Chris Lam finds himself back in church
|Written by Mark Robins|
|Tuesday, 08 May 2012|
Early in my telephone conversation with Chris Lam his doorbell rang. Back on the phone in under a minute, the irony that it had been two Mormons looking to spread their own brand of religion didn’t escape us as we chatted about his role in the Pacific Theatre production of 100 Saints You Should Know.
The company’s season finale, Kate Fodor’s 100 Saints You Should Know is the story of five people attempting to reconcile life with their faith. Among those five is Lam’s character Garrett, a 16-year-old grocery delivery boy who finds himself in a discussion with Father Matthew, currently on leave from his parish after some compromising male photos were discovered in the rectory, about his own sexuality.
“It is about a bunch of stereotypical characters that all come together in this weird situation and it becomes a test of their faith and their ability to cope with their existence and what they want out of life,” explained Lam.
For someone who says he grew up in a non-religious family, the second irony of our chat comes to light as Lam revealed that this is not the first time he has found himself in church as an actor.
“This is the second play I’ve had to deal with religion,” laughed Lam. “In Tony and Tina’s Wedding I played a priest and I had to learn a lot about Catholicism for that role”.
Immersing himself into the research for his role in Tony and Tina’s Wedding, Lam actually found himself thinking about entering the seminary.
“I was very invested in what I was doing in Tony and Tina’s Wedding and went to a real priest and consulted with him.
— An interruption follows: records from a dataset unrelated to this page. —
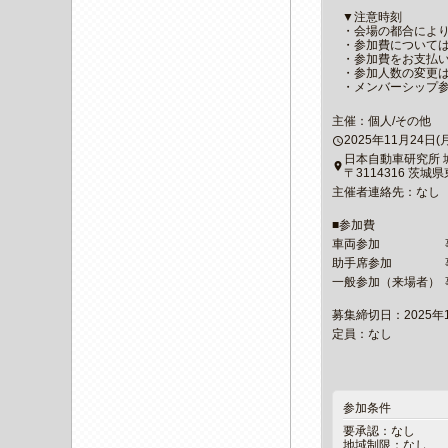
▼注意時刻
・会場の都合によ
・参加費については
・参加費をお支払い後
・参加人数の変更
・メンバーシップ参
主催：個人/その他
2025年11月24日(月)1
access_time
日本自動車研究所 
place
〒3114316 茨
主催者連絡先：なし
■参加費
車両参加
助手席参加
一般参加（来場者）
募集締切日：2025年11
定員：なし
参加条件
要承認：なし
地域制限：なし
With all the reading I did about Catholicism I thought maybe [entering the seminary] was something to consider and would allow me to do some good in the world.”
While continuing with his acting career appears to have won out over the seminary, Lam says he sees a lot of Garrett’s story mirroring his own. Originally seeing Garrett as a gay man who was simply denying who he was, Lam soon discovered that perhaps, like his own life, it wasn’t so cut and dry.
“For me Garrett’s story really does resonate. When I came out myself I wasn’t really sure if I wanted to be gay or not and there was a lot of fear in finally making that decision. There is a lot ambiguity in Garrett that I can relate to,” said Lam.
But more than trying to answer the questions explored by the characters in 100 Saints You Should Know, Lam hopes that audiences will look at their own lives and ask themselves what they really want out of life and try to answer that question.
“Purely on an existential level the play deals with people trying to make real connections and find their own sense of purpose. I hope an audience will be able to ask those same questions when they leave the theatre."